Saved entries
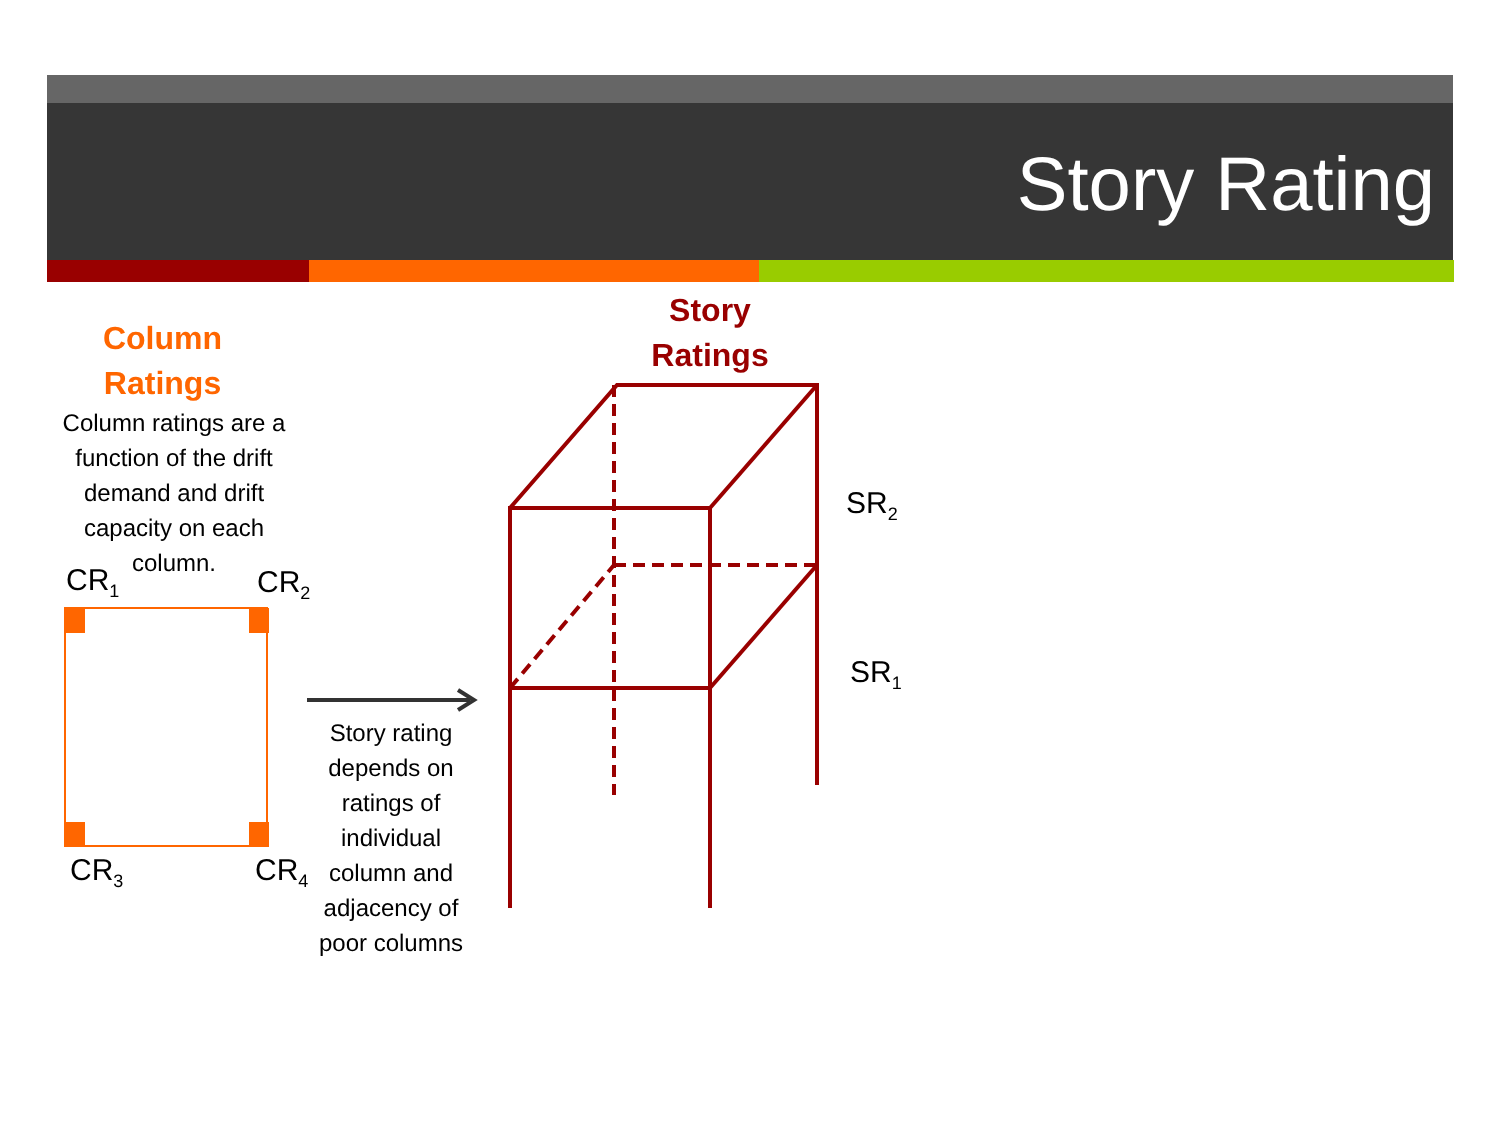Story Rating
Column Ratings
Column ratings are a function of the drift demand and drift capacity on each column.
Story Ratings
CR<sub>1</sub> CR<sub>2</sub>
CR<sub>3</sub> CR<sub>4</sub>
SR<sub>2</sub>
SR<sub>1</sub>
Story rating depends on ratings of individual column and adjacency of poor columns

§ ACTIVITY: Only the stretch of lines that begins with the one holding "SR<sub>1</sub>" and ends with the last line above belongs in the answer; please write it out exactly.

§ PROBLEM SOLUTION:
SR<sub>1</sub>
Story rating depends on ratings of individual column and adjacency of poor columns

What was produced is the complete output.